## [SOURCE PASSAGE]
Now to express the amplitude and phase of the periodic signal in terms of Fourier series coefficients, trigonometric series representation is inconvenient as determining phase and magnitude of spectrum cannot be done directly from the above mentioned equation.

So we generally express periodic signal in terms of polar form of Fourier series where the polar form is given by $$x(t) = M_0 + \sum_{k=1}^{\infty} M_k \cos(k\omega_0t - \phi_k)$$

where from the above expression you can see that $M_k$ denotes amplitude at kth harmonic and $\phi_k$ represents the phase of the kth harmonic.

where $$M_0 =a_0$$ To find the remaining terms $a_k$ and $b_k$ in terms of $M_k$ and $\phi_k$, let's expand the summation of both the expressions of $x(t)$ and equate them.

## [TASK STATEMENT]
Answer these questions using the Fourier series passage:
(a) According to the passage, what cannot be done directly from the trigonometric series representation?
(b) In the polar form, what does M_k denote?
(c) What is M_0 equal to?
The material placed after this passage comes from a separate source.

## [EXTRACTED RECORDS]
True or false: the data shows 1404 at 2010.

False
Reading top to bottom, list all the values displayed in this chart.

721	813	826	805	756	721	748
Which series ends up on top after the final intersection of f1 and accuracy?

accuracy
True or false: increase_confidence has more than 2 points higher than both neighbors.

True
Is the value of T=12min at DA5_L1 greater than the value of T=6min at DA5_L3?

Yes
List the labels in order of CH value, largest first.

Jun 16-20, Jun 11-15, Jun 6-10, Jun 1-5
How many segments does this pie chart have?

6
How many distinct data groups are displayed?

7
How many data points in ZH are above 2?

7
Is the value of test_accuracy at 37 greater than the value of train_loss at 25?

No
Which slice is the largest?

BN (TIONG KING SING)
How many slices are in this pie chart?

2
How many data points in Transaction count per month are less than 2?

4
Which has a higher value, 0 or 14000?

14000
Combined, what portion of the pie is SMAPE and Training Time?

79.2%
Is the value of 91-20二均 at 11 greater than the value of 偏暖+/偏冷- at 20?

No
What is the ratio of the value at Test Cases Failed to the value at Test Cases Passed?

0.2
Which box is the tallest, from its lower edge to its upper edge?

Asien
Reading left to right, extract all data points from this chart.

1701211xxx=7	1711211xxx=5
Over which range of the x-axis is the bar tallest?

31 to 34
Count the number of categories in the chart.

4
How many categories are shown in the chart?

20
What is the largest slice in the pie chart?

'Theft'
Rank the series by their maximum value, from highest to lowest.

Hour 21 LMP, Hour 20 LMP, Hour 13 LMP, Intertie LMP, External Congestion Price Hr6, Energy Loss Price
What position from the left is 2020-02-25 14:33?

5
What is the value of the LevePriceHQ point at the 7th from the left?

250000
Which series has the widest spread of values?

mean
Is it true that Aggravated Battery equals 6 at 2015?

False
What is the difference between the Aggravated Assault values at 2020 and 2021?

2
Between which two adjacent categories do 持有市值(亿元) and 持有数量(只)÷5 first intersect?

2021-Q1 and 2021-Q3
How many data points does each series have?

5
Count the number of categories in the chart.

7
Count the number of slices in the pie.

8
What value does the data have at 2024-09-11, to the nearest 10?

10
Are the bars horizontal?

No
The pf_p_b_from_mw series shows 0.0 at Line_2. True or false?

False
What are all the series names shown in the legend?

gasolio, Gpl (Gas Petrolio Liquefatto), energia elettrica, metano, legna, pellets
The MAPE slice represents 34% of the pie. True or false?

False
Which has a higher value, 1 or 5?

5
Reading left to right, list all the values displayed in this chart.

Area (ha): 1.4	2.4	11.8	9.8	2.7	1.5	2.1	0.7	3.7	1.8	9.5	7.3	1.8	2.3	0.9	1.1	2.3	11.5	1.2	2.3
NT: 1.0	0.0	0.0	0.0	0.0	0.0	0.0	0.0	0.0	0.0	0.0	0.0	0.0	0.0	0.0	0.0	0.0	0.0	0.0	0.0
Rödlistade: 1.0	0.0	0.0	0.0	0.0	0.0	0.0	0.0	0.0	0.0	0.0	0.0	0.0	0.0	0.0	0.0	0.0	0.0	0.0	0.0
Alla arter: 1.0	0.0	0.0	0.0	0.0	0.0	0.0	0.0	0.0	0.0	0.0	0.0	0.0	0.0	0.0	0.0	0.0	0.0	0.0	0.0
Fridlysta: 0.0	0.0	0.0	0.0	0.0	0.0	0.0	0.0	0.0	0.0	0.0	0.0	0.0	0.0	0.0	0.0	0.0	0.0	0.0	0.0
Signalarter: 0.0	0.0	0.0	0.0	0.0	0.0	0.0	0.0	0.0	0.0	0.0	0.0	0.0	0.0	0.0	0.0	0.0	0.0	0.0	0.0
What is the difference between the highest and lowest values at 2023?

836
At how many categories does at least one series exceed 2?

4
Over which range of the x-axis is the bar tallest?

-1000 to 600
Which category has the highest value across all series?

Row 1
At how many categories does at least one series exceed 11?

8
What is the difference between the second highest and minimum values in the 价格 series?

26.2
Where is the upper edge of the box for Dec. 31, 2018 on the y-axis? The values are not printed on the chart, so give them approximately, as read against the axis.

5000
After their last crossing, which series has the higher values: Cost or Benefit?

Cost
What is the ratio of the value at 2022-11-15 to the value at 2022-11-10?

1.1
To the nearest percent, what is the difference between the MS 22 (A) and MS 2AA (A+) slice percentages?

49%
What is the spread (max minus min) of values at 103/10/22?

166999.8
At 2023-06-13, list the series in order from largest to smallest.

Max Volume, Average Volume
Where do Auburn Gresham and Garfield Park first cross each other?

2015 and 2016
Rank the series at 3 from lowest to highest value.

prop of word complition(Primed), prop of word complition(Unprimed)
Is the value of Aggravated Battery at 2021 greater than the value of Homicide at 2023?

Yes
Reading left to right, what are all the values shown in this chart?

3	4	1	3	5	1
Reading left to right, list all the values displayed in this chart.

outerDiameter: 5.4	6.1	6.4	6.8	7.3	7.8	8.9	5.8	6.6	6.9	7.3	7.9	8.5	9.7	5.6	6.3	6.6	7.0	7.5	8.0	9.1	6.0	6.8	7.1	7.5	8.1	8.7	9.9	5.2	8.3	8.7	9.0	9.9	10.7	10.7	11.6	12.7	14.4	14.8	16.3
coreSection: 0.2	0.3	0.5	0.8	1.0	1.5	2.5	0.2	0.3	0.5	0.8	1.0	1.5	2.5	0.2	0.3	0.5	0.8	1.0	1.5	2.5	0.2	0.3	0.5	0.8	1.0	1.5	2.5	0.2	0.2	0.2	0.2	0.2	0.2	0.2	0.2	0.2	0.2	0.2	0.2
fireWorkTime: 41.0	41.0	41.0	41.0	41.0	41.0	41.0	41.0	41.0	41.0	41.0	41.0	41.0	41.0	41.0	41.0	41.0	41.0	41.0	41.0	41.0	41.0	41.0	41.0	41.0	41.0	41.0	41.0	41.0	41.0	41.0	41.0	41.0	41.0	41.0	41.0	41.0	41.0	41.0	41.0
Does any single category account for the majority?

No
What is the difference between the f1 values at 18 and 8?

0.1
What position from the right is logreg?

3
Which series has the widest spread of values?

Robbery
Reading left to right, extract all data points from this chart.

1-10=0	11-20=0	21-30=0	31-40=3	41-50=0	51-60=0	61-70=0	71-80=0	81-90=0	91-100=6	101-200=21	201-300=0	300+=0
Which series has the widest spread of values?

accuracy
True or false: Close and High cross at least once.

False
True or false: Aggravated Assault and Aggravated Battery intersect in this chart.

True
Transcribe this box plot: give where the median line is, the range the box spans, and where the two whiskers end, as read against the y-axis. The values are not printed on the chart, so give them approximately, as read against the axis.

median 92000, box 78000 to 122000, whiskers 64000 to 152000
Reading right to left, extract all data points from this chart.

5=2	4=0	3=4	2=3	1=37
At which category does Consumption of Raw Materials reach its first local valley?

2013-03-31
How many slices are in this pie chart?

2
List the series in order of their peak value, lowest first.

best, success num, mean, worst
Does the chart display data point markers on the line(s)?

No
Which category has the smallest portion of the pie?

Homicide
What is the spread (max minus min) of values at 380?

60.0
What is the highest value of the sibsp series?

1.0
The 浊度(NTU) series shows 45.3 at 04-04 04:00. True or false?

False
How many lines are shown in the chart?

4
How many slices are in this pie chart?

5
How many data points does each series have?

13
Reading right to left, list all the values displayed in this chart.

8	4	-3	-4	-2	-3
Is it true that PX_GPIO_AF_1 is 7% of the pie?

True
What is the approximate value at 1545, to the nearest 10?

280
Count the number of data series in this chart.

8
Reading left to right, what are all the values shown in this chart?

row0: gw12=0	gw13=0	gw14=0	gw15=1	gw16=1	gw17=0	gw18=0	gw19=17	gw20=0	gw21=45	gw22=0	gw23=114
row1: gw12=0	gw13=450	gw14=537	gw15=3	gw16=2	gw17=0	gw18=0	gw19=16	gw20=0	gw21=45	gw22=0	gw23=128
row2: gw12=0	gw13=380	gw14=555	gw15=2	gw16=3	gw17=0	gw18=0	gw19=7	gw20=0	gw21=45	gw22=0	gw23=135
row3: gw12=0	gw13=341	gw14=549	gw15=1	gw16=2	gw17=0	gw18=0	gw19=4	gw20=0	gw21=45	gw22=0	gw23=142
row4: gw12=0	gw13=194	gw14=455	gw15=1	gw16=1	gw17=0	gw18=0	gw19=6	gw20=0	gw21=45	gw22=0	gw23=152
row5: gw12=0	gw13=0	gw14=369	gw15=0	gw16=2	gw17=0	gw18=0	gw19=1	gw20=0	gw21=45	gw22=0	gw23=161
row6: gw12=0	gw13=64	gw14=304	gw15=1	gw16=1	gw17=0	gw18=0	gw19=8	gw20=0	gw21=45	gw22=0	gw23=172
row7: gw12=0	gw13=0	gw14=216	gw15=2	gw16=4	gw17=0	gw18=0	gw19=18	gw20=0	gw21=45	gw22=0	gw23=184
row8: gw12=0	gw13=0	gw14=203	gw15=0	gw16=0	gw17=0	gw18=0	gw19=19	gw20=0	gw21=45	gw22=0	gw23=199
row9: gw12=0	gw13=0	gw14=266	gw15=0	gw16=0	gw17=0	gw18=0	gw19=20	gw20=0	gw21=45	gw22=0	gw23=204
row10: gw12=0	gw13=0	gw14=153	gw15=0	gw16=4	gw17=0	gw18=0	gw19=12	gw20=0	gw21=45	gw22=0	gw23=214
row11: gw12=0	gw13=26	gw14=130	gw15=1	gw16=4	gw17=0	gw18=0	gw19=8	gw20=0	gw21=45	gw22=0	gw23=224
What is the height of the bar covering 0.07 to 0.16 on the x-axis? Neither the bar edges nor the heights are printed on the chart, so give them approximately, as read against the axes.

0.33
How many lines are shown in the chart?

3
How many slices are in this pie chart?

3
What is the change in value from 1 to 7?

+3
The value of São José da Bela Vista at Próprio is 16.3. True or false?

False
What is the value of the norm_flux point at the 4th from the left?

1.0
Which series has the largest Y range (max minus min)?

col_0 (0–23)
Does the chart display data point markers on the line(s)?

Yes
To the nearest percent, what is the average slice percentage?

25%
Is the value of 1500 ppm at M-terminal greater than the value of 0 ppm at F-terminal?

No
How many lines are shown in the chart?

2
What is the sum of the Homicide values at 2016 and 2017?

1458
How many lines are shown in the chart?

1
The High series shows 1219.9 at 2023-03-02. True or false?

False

## [PROBLEM SOLUTION]
(a) Determining the phase and magnitude of the spectrum.
(b) The amplitude at the kth harmonic.
(c) a_0.